Kecelakaan Mahasiswa UI Harus Diusut Tuntas Meski Penabrak Pensiunan Polisi. Begitulah bunyi salah satu berita di surat kabar.Â
Miris membacanya. Mengapa harus ada usut-usutan. Bukankah penabrak sudah diketahui orangnya. Tentu tinggal memilih jalur damaikah atau jalur hukum.
Mujur tak dapat diraih dan malang tak dapat ditolak begitulah kata pepatah Minang. Artinya, bahagia atau untung tak bisa diraih dan sengsara, rugi, atau kemalangan (kematian atau musibah) tak dapat dihindari.
Semua takdir dan putusan Allah. Penabrak tentulah merasa serba salah. Pernyataan maafpun kadang tak bisa terucap. Lidah kelu dan merasa bersalah.
Apalagi jika mobil pinjaman pula dan uang di saku tak ada buat ganti rugi. Menabrak otomatis mobil rusak dan harus ganti rugi. Mumet tentunya otak si penabrak sehingga kadang terlihat seperti tak merasa bersalah.
Demikian pula kita pihak keluarga yang ditabrak. Sedih, frustasi, trauma, kehilangan, iba hati, dan beragam rasa dirasakan oleh mom, dady, kakak, adik, tante, om, dan keluarga besar.
Andai halal membalas menabrak tentulah kita ingin pula menabrak si penabrak. Emosi membuncah karena orang yang disayang telah pergi selamanya dan takkan kembali lagi.
Ikhlas tentu itu kata kuncinya. Karena, meskipun kita melakukan hal yang sama kepada si penabrak, kita tabrak dan meninggal, toh tak mengembalikan yang telah tiada.

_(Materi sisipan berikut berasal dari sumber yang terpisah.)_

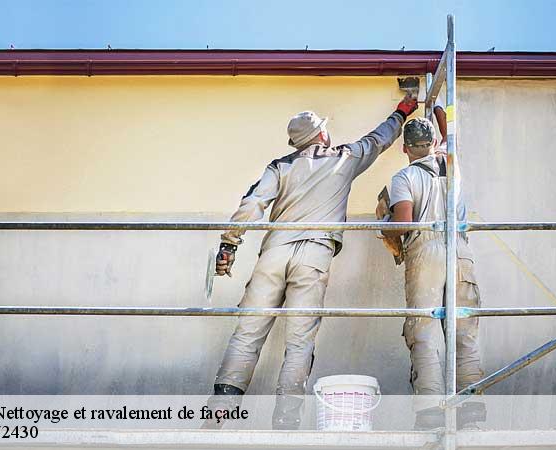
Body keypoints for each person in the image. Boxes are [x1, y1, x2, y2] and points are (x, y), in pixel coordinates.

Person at [205, 95, 419, 430]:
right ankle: (286, 421)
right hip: (315, 255)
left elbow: (252, 203)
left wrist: (229, 244)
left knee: (246, 334)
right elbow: (379, 139)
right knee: (300, 340)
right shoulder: (345, 159)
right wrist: (402, 112)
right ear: (321, 135)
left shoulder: (280, 166)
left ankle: (218, 415)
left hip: (274, 253)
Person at [383, 117, 485, 429]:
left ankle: (430, 416)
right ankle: (471, 416)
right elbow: (447, 128)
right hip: (459, 248)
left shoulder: (404, 176)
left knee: (425, 331)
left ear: (404, 148)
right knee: (464, 331)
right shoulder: (453, 166)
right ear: (434, 143)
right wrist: (439, 107)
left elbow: (404, 224)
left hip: (426, 250)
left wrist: (384, 219)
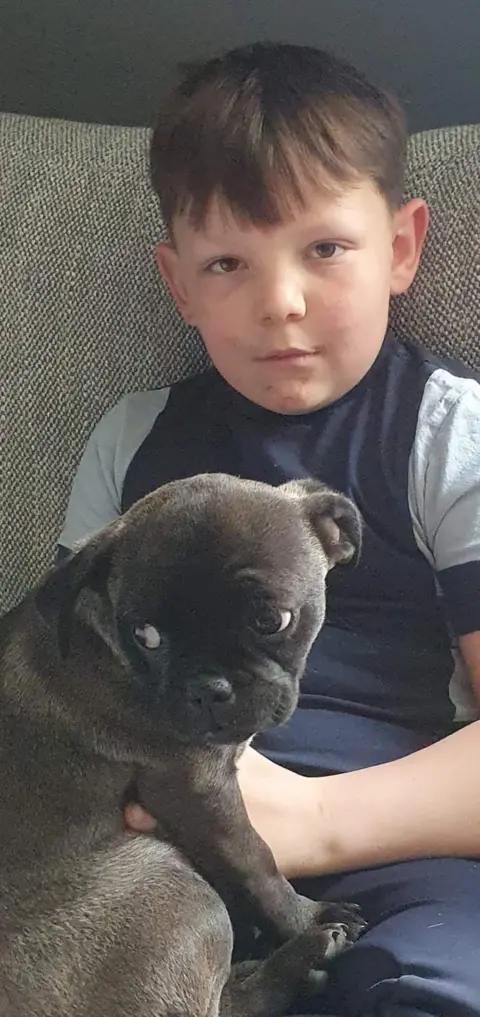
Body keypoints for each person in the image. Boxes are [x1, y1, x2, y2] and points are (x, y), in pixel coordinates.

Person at [57, 42, 480, 1017]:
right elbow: (64, 678)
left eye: (324, 249)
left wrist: (315, 822)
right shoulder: (133, 441)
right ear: (179, 284)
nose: (279, 302)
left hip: (392, 851)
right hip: (148, 854)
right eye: (227, 263)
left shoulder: (443, 434)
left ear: (403, 247)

Tak jarang, korban tabrak dan penabrak setelah kejadian seperti ini malah menjadi sebuah keluarga. Mereka menjadi saudara angkat. Saling memberi dan saling berbagi. Sakit pasti atas kehilangan apalagi dengan cara tragis, kecelakaan.
Namun, kita musti melanjutkan hidup bagi yang ditinggal. Setiap yang bernyawa akan kembali kepada khaliknya. Beragam cara kembalinya. Ada yang sedang shalat, membaca Al-Quran, hingga kecelakaan.